When asked who Fan would like to marry, now that she’s no longer engaged to actor Li Chen, Fan answered: “Hmmmm…either the man who invented taxes, or China’s version of Uncle Sam.” She didn’t say that, probably because the publicist assigned to her case didn’t want to go overboard.
The Times amentions that Fan is having a bit of a difficult time with her official comeback, because some people see her as nothing more than a scammer. Fan is working on that comeback anyway, but she notes it’s not going to be raining diamonds like it was before.
“There are regrets, pain and fragility. But I still feel that I need to keep on living…It is impossible to have the best of everything,” Ms. Fan said, describing her present comeback situation as a “crossroads.”

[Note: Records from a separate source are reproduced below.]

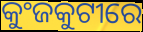
କୁଂଜକୁଟୀରେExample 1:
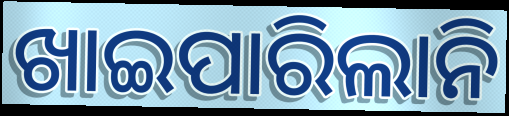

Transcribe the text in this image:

ଖାଇପାରିଲାନି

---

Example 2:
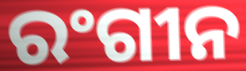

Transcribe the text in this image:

ରଂଗୀନ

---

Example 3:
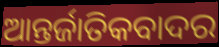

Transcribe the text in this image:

ଆନ୍ତର୍ଜାତିକବାଦର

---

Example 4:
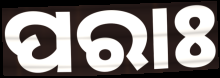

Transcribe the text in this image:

ପରାଃ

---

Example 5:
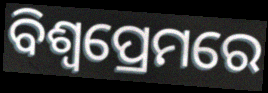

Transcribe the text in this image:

ବିଶ୍ୱପ୍ରେମରେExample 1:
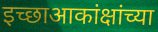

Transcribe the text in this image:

इच्छाआकांक्षांच्या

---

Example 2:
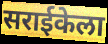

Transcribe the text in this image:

सराईकेला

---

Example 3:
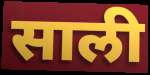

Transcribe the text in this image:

साली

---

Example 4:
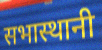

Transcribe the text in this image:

सभास्थानी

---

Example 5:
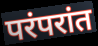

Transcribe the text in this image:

परंपरांतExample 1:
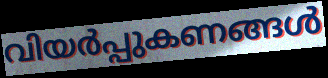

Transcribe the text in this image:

വിയർപ്പുകണങ്ങൾ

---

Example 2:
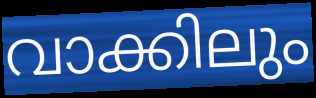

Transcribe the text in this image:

വാക്കിലും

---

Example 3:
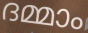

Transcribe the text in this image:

ദമ്മാം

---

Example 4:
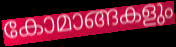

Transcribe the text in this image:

കോമാങ്ങകളും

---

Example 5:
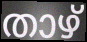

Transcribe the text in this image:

താഴ്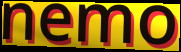
nemoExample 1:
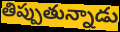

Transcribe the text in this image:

తిప్పుతున్నాడు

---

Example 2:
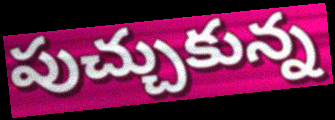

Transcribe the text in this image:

పుచ్చుకున్న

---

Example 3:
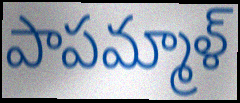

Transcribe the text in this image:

పాపమ్మాళ్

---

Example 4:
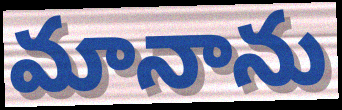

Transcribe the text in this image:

మానాను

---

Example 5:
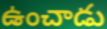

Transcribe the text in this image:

ఉంచాడు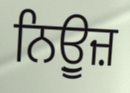
ਨਿਉੂਜ਼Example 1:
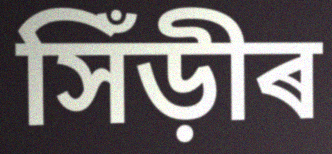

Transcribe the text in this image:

সিঁড়ীৰ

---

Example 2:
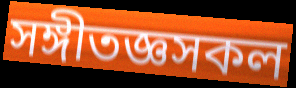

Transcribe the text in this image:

সঙ্গীতজ্ঞসকল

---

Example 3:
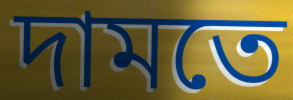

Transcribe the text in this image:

দামতে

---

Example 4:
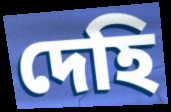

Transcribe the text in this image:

দেহি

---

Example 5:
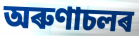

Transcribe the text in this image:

অৰুণাচলৰ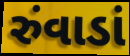
રુંવાડાં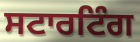
ਸਟਾਰਟਿੰਗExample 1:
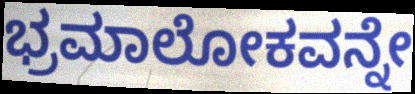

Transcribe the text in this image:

ಭ್ರಮಾಲೋಕವನ್ನೇ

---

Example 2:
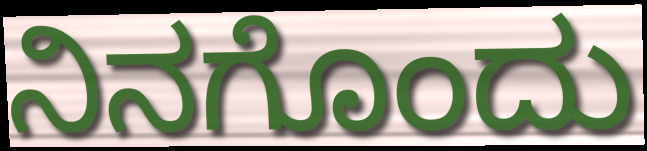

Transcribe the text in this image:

ನಿನಗೊಂದು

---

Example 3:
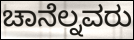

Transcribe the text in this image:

ಚಾನೆಲ್ನವರು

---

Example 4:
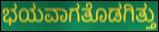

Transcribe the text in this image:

ಭಯವಾಗತೊಡಗಿತ್ತು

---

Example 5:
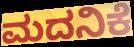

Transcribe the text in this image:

ಮದನಿಕೆ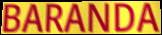
BARANDAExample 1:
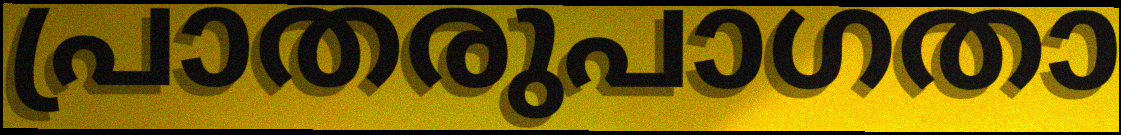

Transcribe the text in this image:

പ്രാതരുപാഗതാ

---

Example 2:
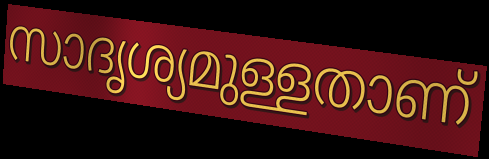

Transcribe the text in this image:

സാദൃശ്യമുള്ളതാണ്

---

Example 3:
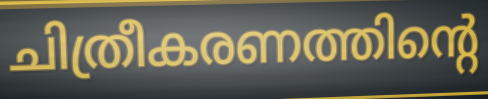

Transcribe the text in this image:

ചിത്രീകരണത്തിന്റെ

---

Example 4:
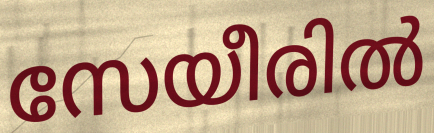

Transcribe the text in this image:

സേയീരിൽ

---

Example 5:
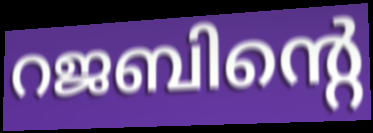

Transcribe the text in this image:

റജബിന്റെ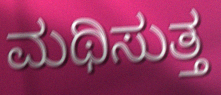
ಮಥಿಸುತ್ತ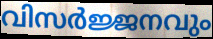
വിസർജ്ജനവും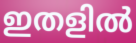
ഇതളിൽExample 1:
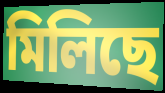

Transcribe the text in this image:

মিলিছে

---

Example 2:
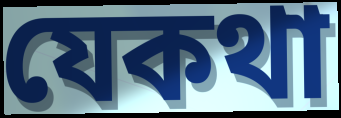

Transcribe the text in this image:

যেকথা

Fan was China’s biggest actress before the money-scented shit hit the tax fan, so it’s not surprising that she didn’t disappear forever. Because for every person who is looking at her like China’s version of Wesley Snipes, there’s another that wants to see Fan on top again. She just needs to find the right vehicle. Hey, maybe she could use that thing about her career being at a crossroads as inspiration. Because who wouldn’t love a reboot of Britney Spears’ cinematic 2002 hit Crossroads? Except in this version, Fan’s character buries a wish box that contains only one wish. “I wish I never got caught cheating on my taxes.”